What is ‘Justice for All’ in the Church?
The so-called social teaching of the Church confuses me because the Catechism of the Catholic Church is long-winded about it. What exactly does it mean? M Sauls
In the 19th century the Industrial Revolution enabled the wealthy classes of Europe to pour money into setting up factories and mechanisation. In order to make these profitable, they employed thousands of unskilled workers and paid them miserably for long hours of toil.
The result was that the accumulation of wealth and power was kept in the hands of the industrialists, while the workers were regarded as commodities, cogs in the wheels of industry, and not as human persons made in the image and likeness of God.
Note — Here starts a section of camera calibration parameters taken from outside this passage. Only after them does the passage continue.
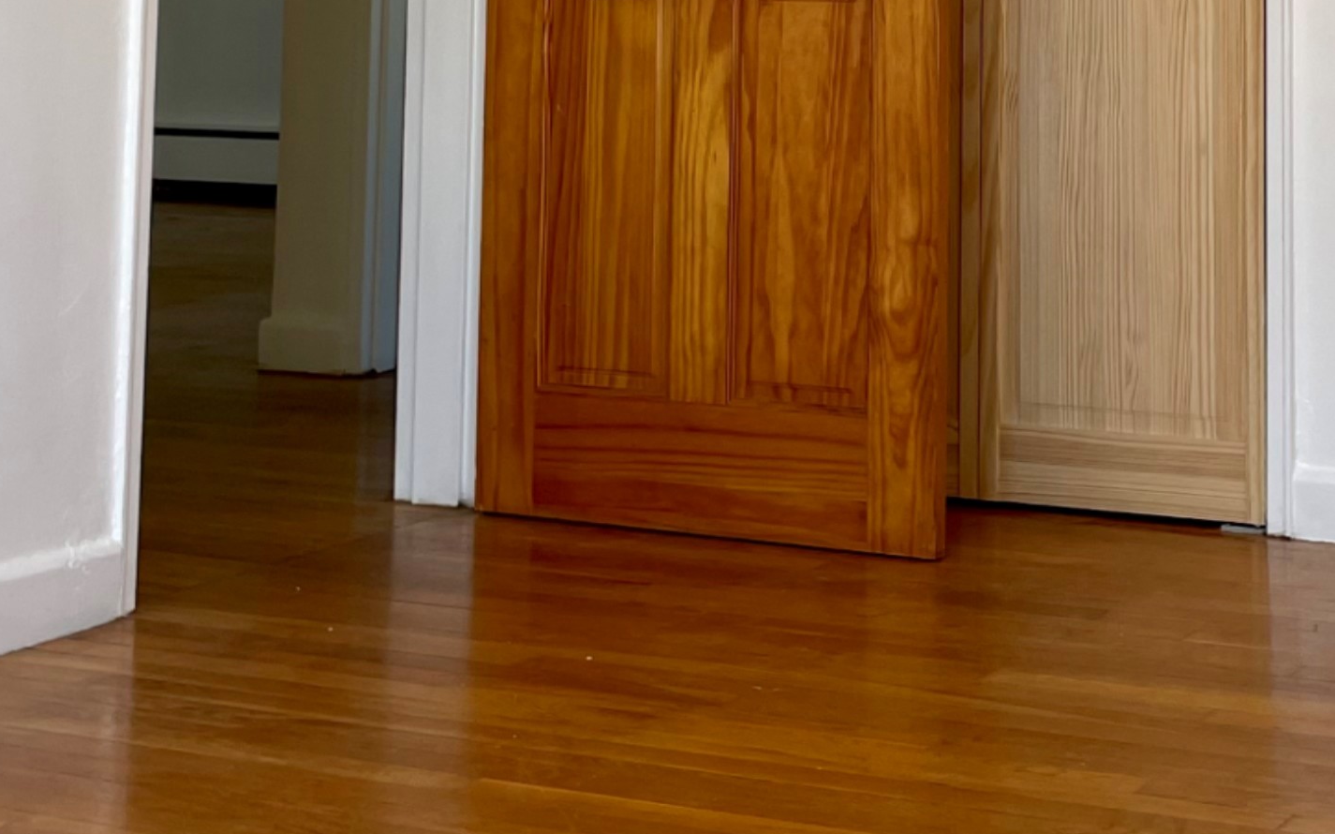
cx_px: 917
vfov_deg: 16.0
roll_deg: -0.5
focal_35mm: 78
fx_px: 2837
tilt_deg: +4.2
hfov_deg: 26.3
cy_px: -209
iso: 32
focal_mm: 4.2
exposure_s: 1/126
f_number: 1.6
Society became fragmented into two hostile camps: Capital and Labour.
Socialist and communistic ideologies attempted to unravel this tension, but as far as the Church was concerned, they manifested signs of atheism in their scorn for religious beliefs.
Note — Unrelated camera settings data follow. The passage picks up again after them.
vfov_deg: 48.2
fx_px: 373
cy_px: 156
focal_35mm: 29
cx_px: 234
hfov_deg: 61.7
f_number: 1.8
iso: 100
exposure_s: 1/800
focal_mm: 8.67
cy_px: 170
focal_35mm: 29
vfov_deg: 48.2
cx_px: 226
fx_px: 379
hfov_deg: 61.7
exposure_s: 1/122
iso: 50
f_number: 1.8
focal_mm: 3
Pope Leo XIII (1878-1903) reacted against the trend, and to a large extent he can be said to have begun the Church’s social teaching of justice for all society’s members, the strong and the weak.
Among his many encyclicals on the relationship between individuals, families, states and the Church, he wrote Rerum novarum in 1891, in which he set out broad principles for the exercise of the rights and obligations of employers, workers and the state. He stressed the state’s duty to protect the worker from exploitation.
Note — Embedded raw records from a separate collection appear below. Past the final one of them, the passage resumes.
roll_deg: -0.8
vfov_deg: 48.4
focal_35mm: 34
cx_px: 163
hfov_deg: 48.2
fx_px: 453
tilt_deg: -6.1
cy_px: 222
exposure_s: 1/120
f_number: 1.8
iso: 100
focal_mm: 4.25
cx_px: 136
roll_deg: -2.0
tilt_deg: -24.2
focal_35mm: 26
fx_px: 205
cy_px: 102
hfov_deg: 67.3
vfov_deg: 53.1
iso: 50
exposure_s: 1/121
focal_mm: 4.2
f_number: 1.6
In 1931 Pope Pius XI went further when he issued his encyclical Quadragesimo anno. The state’s responsibility, he said, is the promotion of the common good of all society. His words contributed to a widespread awareness of the need for social reform and the injustice of abusing the rights of workers.
In 1937 he wrote Divini redemptoris, reaffirming that each member of society must interact with the others in a reciprocal way for the greatest possible common good.
The teaching is rooted in the dignity of the human person who may not be treated as a thing or as a means to satisfy the greed of the marketplace. It upholds the nobility of work because labour is a gift from God which is directed towards eternal life. It must be justly rewarded with appropriate wages.
In sum, the Church’s social teaching is that the right to human life and dignity is sacred, the poor and vulnerable may not be manipulated to the advantage of the powerful, the dignity of the worker must be acknowledged by employers, we are all one human family with equal rights and we must care for God’s creation.